[Data items]
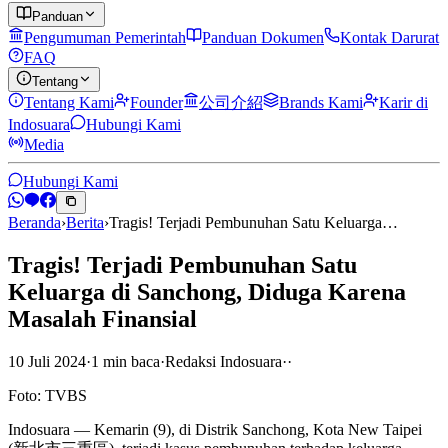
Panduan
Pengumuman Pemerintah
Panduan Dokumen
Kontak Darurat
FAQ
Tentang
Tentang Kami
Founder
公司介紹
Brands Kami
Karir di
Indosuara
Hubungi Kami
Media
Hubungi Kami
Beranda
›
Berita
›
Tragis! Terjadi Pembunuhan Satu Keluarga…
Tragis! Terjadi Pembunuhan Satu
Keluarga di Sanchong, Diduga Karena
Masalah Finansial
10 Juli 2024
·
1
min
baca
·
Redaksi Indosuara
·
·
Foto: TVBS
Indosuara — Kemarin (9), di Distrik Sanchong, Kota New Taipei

--

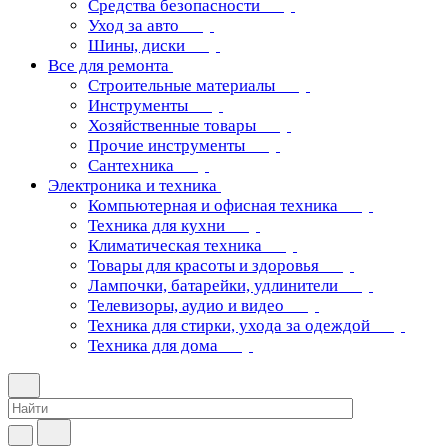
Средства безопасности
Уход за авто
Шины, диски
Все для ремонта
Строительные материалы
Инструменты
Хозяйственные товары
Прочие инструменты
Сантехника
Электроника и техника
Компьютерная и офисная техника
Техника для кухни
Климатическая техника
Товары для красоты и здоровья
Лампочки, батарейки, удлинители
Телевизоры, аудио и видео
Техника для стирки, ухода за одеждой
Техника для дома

=== AIM OF THE EXERCISE ===
Among the lines above, which ones include the word "Keluarga"? Copy them.

=== ANSWER TO THE EXERCISE ===
Tragis! Terjadi Pembunuhan Satu Keluarga…
Keluarga di Sanchong, Diduga Karena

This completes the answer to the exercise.